Depressing though it is to admit, New Zealanders’ deeply ingrained social conservatism; their fury at any person, or group, who see themselves as being better than everybody else; their unwillingness to tolerate one rule for thee, and another for me; their impatience with intellectuals and artists; their wariness of difference; their hatred of privilege; and their comfort in conformity; remains as powerful today as it was 50 years ago.
Perhaps, not seeing a Muldoon figure looming over the electoral landscape, the Left felt itself to be safe. But, 50 years on from 1974-75, charismatic leadership is no longer strictly necessary. Fifty years on, we have the Internet, social-media, and algorithms. Today, we can manufacture a Muldoon for every taste.

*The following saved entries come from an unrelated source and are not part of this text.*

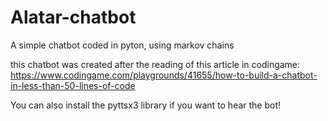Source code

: # Alatar-chatbot
A simple chatbot coded in pyton, using markov chains

this chatbot was created after the reading of this article in codingame:
https://www.codingame.com/playgrounds/41655/how-to-build-a-chatbot-in-less-than-50-lines-of-code

You can also install the pyttsx3 library if you want to hear the bot!
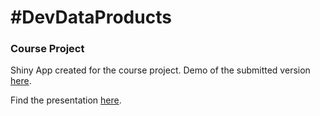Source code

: #DevDataProducts
==============================

### Course Project

Shiny App created for the course project.
Demo of the submitted version [here](https://m4n0v31.shinyapps.io/SWGeneratorApp).

Find the presentation [here](http://m4n0v31.github.io/DevDataProductsPres/#1).
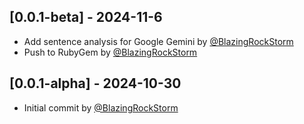 ## [0.0.1-beta] - 2024-11-6

- Add sentence analysis for Google Gemini by [@BlazingRockStorm](https://github.com/BlazingRockStorm)
- Push to RubyGem by [@BlazingRockStorm](https://github.com/BlazingRockStorm)

## [0.0.1-alpha] - 2024-10-30

- Initial commit by [@BlazingRockStorm](https://github.com/BlazingRockStorm)
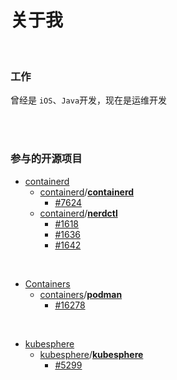 # 

# 关于我

<br>

### 工作

曾经是 `iOS`、`Java`开发，现在是运维开发

<br>

<br>

### 参与的开源项目

- [containerd](https://github.com/containerd)
  - [containerd](https://github.com/containerd)/**[containerd](https://github.com/containerd/containerd)**
    - [#7624](https://github.com/containerd/containerd/pull/7624)
  - [containerd](https://github.com/containerd)/**[nerdctl](https://github.com/containerd/nerdctl)**
    - [#1618](https://github.com/containerd/nerdctl/pull/1618)
    - [#1636](https://github.com/containerd/nerdctl/pull/1636)
    - [#1642](https://github.com/containerd/nerdctl/pull/1642)

<br>

- [Containers](https://github.com/containers)
  - [containers](https://github.com/containers)/**[podman](https://github.com/containers/podman)**
    - [#16278](https://github.com/containers/podman/pull/16278)

<br>

- [kubesphere](https://github.com/kubesphere)
  - [kubesphere](https://github.com/kubesphere)/**[kubesphere](https://github.com/kubesphere/kubesphere)**
    - [#5299](https://github.com/kubesphere/kubesphere/pull/5299)
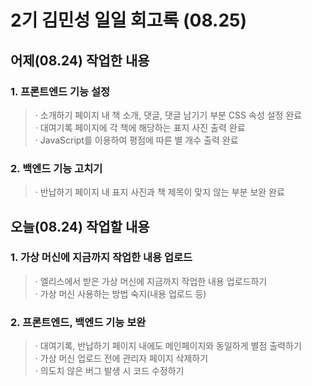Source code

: 2기 김민성 일일 회고록 (08.25)
=============================

## 어제(08.24) 작업한 내용

### 1. 프론트엔드 기능 설정
> · 소개하기 페이지 내 책 소개, 댓글, 댓글 남기기 부분 CSS 속성 설정 완료              
> · 대여기록 페이지에 각 책에 해당하는 표지 사진 출력 완료                
> · JavaScript를 이용하여 평점에 따른 별 개수 출력 완료

### 2. 백엔드 기능 고치기
> · 반납하기 페이지 내 표지 사진과 책 제목이 맞지 않는 부분 보완 완료                

## 오늘(08.24) 작업할 내용

### 1. 가상 머신에 지금까지 작업한 내용 업로드
> · 엘리스에서 받은 가상 머신에 지금까지 작업한 내용 업로드하기                               
> · 가상 머신 사용하는 방법 숙지(내용 업로드 등)             

### 2. 프론트엔드, 백엔드 기능 보완
> · 대여기록, 반납하기 페이지 내에도 메인페이지와 동일하게 별점 출력하기              
> · 가상 머신 업로드 전에 관리자 페이지 삭제하기         
> · 의도치 않은 버그 발생 시 코드 수정하기        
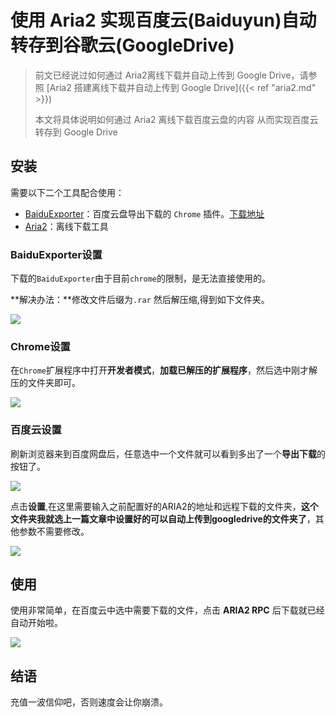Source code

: #  使用 Aria2 实现百度云(Baiduyun)自动转存到谷歌云(GoogleDrive)


> 前文已经说过如何通过 Aria2离线下载并自动上传到 Google Drive，请参照 [Aria2 搭建离线下载并自动上传到 Google Drive]({{< ref "aria2.md" >}})
>
> 本文将具体说明如何通过 Aria2 离线下载百度云盘的内容 从而实现百度云转存到 Google Drive

## 安装

需要以下二个工具配合使用：

- [BaiduExporter](https://github.com/acgotaku/BaiduExporter/releases/download/v0.8.5/Exporter.crx)：百度云盘导出下载的 `Chrome` 插件。[下载地址](https://github.com/acgotaku/BaiduExporter/releases/download/v0.8.5/Exporter.crx)
- [Aria2](https://github.com/aria2/aria2)：离线下载工具

### BaiduExporter设置

下载的`BaiduExporter`由于目前`chrome`的限制，是无法直接使用的。

**解决办法：**修改文件后缀为`.rar` 然后解压缩,得到如下文件夹。

![](http://nashome-image-bucket.oss-cn-shanghai.aliyuncs.com/Images/aria2baiduyun/01.png)

### Chrome设置

在`Chrome`扩展程序中打开**开发者模式**，**加载已解压的扩展程序**，然后选中刚才解压的文件夹即可。

![](http://nashome-image-bucket.oss-cn-shanghai.aliyuncs.com/Images/aria2baiduyun/02.png)

### 百度云设置

刷新浏览器来到百度网盘后，任意选中一个文件就可以看到多出了一个**导出下载**的按钮了。

![](http://nashome-image-bucket.oss-cn-shanghai.aliyuncs.com/Images/aria2baiduyun/03.png)

点击**设置**,在这里需要输入之前配置好的ARIA2的地址和远程下载的文件夹，**这个文件夹我就选上一篇文章中设置好的可以自动上传到googledrive的文件夹了**，其他参数不需要修改。

![](http://nashome-image-bucket.oss-cn-shanghai.aliyuncs.com/Images/aria2baiduyun/04.png)

## 使用

使用非常简单，在百度云中选中需要下载的文件，点击 **ARIA2 RPC** 后下载就已经自动开始啦。

![](http://nashome-image-bucket.oss-cn-shanghai.aliyuncs.com/Images/aria2baiduyun/05.png)

## 结语

充值一波信仰吧，否则速度会让你崩溃。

A protean Muldoon, who addresses tens-of-thousands of voters every day, with a message cleverly crafted for them alone, and delivered instantaneously through those magic rectangles of glass that never seem to leave the voters’ hands.
The sum total of these messages, as aggregated in the polling booths, is a conservative political agenda stronger than anything New Zealand has seen in five decades. In 1975, Bill Rowling was run over by just one bus, with Rob Muldoon at the wheel. In 2023 Labour was run over by a million busses – driven by ourselves.
This essay was originally posted on the Interest.co.nz website on Monday, 27 November 2023.